Similar to other SDK functions that modify data, redact_xml allows you to configure how to treat different entity types.

To learn more about the common parameters:

  • generator_default

  • generator_config

  • label_allow_lists

  • label_block_lists

go to Choosing tokenization or synthesis.

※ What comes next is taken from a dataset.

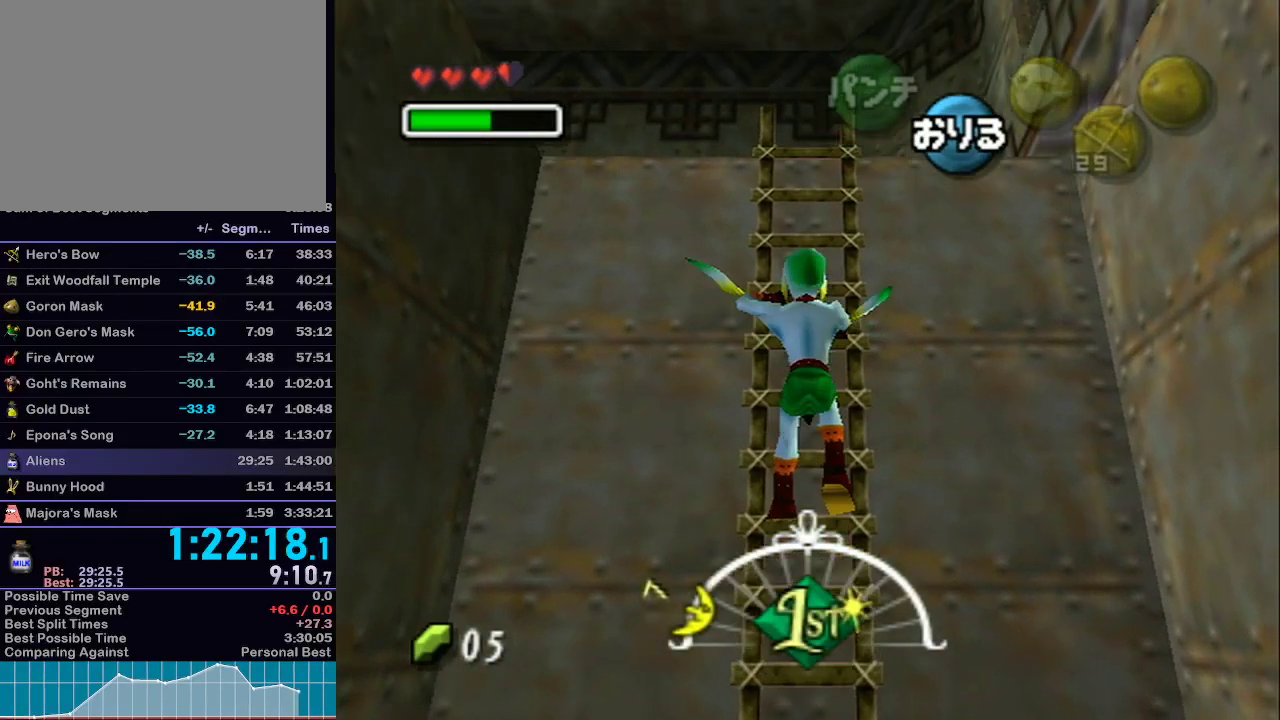
{"dt_ms": 1000, "buttons": ["L1"], "left_stick": "up", "right_stick": "center"}
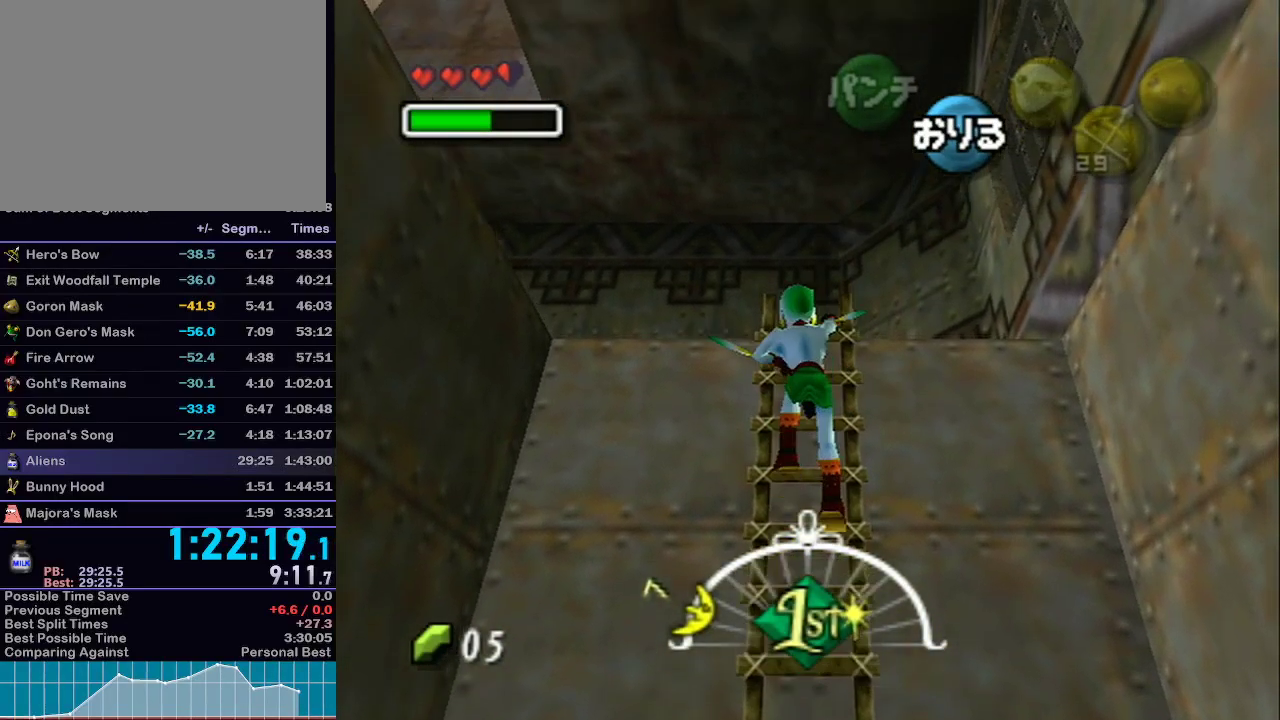
{"dt_ms": 500, "buttons": ["L1"], "left_stick": "up", "right_stick": "center", "events": []}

from tonic_textual.redact_api import TextualNer
import json

textual = TextualNer()

xml_string = '''<?xml version="1.0" encoding="UTF-8"?>
<!-- This XML document contains sample PII with namespaces and attributes -->
<PersonInfo xmlns="http://www.example.com/default" xmlns:xsi="http://www.w3.org/2001/XMLSchema-instance" xmlns:contact="http://www.example.com/contact">
    <!-- Personal Information with an attribute containing PII -->
    <Name preferred="true" contact:userID="john.doe123">
        <FirstName>John</FirstName>
        <LastName>Doe</LastName>He was born in 1980.</Name>

    <contact:Details>
        <!-- Email stored in an attribute for demonstration -->
        <contact:Email address="john.doe@example.com"/>
        <contact:Phone type="mobile" number="555-6789"/>
    </contact:Details>

    <!-- SSN stored as an attribute -->
    <SSN value="987-65-4321" xsi:nil="false"/>
    <data>his name was John Doe</data>
</PersonInfo>'''

xml_redaction = textual.redact_xml(xml_string)

The response includes entity level information, including the XPATH where the sensitive entity is found.

The start and end positions are relative to the beginning of thhe XPATH location where the entity is found.